--- TEKS KUTIPAN ---
Pendidikan Anak Usia Dini (PAUD) dan Taman Kanak-Kanak (TK) walaupun belum menjadi bagian pendidikan formal, namun perannya  sangat penting bagi pembentukan dasar-dasar pertahanan diri, mengingat saat anak-anak memasuki PAUD dan TK merupakan periode emas (golden age), masa dimana anak belajar mengenal sesuatu, mengenal lingkungannya, mengenal arti bersosial, mengenal keluarga dan mengenal dirinya berbanding dengan harapan beserta cita-citanya. Berkaitan dengan sublimasi sebagai pertahan diri, maka tugas guru  PAUD dan TK adalah melakukan pendampingan kepada siswanya, sehingga anak-anak yang sedang belajar lepas dari dekapan orang tuanya bisa menjadi pribadi yang mandiri dan bisa beradaptasi dengan lingkungan baru baik di sekolah maupun di lingkungannya.

Seiring dengan globalisasi dan kecanggihan teknologi informasi berpengaruh pada percepatan kematangan pemahaman dan perilaku seks bagi anak-anak, sehingga anak-anak SD di kelas akhir libidonya sudah mulai muncul, begitu juga anak-anak SMP terlebih anak-anak SMA. Karenanya para pendidik perlu memahami perilaku siswanya yang mengarah kepada seksualitas diantaranya; perilaku sosial (pergaulan antar jenis kelamin), kata-kata yang digunakan (kata-kata porno yang mengarah pada seksualitas) dan cara perpakainnya (mengundang ketertarikan laman jenisnya). Bila tanda-tanda di atas sudah didapati, maka para guru perlu segera mengambil langkah kongrit untuk mengarahkan perilaku siswanya ke arah yang positif dan mengurangi masa senggangnya, sebab masa senggang inilah yang banyak mengarahkan anak-anak untuk melamun, mengayal hal-hal yang berbau seks. Hanyalan  yang kuat dan matang akan membentuk perilaku.
---
- _SOAL DAN TUGAS_
A. Menurut teks kutipan, apa tugas guru PAUD dan TK yang berkaitan dengan sublimasi sebagai pertahanan diri?
B. Tuliskan ulang bagian teks kutipan antara "Pendidikan Anak Usia" dan "maupun di lingkungannya.", termasuk kedua batas tersebut.
C. Sebutkan semua hal yang, menurut teks kutipan, mulai dikenal anak pada periode emas (golden age).
Jawablah hanya berdasarkan isi teks kutipan.
--- CUPLIKAN DATA ---
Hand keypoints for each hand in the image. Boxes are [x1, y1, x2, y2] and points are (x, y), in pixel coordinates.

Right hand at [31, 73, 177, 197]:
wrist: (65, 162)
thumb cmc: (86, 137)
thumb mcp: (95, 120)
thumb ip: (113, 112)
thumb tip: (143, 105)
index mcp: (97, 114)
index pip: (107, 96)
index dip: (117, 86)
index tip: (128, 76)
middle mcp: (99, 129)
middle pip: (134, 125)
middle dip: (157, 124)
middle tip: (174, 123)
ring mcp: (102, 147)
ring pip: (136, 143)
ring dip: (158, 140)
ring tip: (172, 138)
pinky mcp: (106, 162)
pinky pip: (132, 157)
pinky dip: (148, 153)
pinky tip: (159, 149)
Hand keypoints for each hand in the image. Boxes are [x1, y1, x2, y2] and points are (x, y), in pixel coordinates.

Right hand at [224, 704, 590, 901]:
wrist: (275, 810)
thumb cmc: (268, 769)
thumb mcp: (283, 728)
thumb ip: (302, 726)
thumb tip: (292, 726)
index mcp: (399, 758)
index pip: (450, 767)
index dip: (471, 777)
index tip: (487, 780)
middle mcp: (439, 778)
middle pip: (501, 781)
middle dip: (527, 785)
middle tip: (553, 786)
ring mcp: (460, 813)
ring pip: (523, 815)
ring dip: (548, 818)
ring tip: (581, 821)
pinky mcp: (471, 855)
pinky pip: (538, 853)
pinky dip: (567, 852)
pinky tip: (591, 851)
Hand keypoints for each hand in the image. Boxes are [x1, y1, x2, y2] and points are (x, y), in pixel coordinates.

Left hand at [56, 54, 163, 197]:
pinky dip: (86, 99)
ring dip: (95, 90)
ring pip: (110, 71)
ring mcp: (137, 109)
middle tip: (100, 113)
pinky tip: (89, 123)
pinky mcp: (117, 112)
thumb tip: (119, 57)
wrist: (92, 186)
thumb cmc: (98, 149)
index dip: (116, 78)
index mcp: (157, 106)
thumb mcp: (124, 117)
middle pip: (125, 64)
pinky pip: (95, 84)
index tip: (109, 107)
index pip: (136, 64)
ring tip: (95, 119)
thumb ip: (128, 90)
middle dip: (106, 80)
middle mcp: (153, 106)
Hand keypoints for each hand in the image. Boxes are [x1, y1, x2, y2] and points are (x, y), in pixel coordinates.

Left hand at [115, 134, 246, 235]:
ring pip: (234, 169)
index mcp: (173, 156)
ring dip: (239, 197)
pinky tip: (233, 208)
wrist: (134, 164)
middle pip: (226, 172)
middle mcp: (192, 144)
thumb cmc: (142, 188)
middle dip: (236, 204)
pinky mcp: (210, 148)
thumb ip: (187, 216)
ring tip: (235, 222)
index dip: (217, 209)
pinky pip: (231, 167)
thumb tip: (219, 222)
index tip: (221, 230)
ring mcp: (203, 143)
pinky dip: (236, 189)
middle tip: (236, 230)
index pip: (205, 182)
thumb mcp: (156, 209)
---
- _JAWABAN TIAP TUGAS_
A. Tugas guru PAUD dan TK adalah melakukan pendampingan kepada siswanya.

B.
Pendidikan Anak Usia Dini (PAUD) dan Taman Kanak-Kanak (TK) walaupun belum menjadi bagian pendidikan formal, namun perannya  sangat penting bagi pembentukan dasar-dasar pertahanan diri, mengingat saat anak-anak memasuki PAUD dan TK merupakan periode emas (golden age), masa dimana anak belajar mengenal sesuatu, mengenal lingkungannya, mengenal arti bersosial, mengenal keluarga dan mengenal dirinya berbanding dengan harapan beserta cita-citanya. Berkaitan dengan sublimasi sebagai pertahan diri, maka tugas guru  PAUD dan TK adalah melakukan pendampingan kepada siswanya, sehingga anak-anak yang sedang belajar lepas dari dekapan orang tuanya bisa menjadi pribadi yang mandiri dan bisa beradaptasi dengan lingkungan baru baik di sekolah maupun di lingkungannya.

C.
- mengenal sesuatu
- mengenal lingkungannya
- mengenal arti bersosial
- mengenal keluarga
- mengenal dirinya berbanding dengan harapan beserta cita-citanya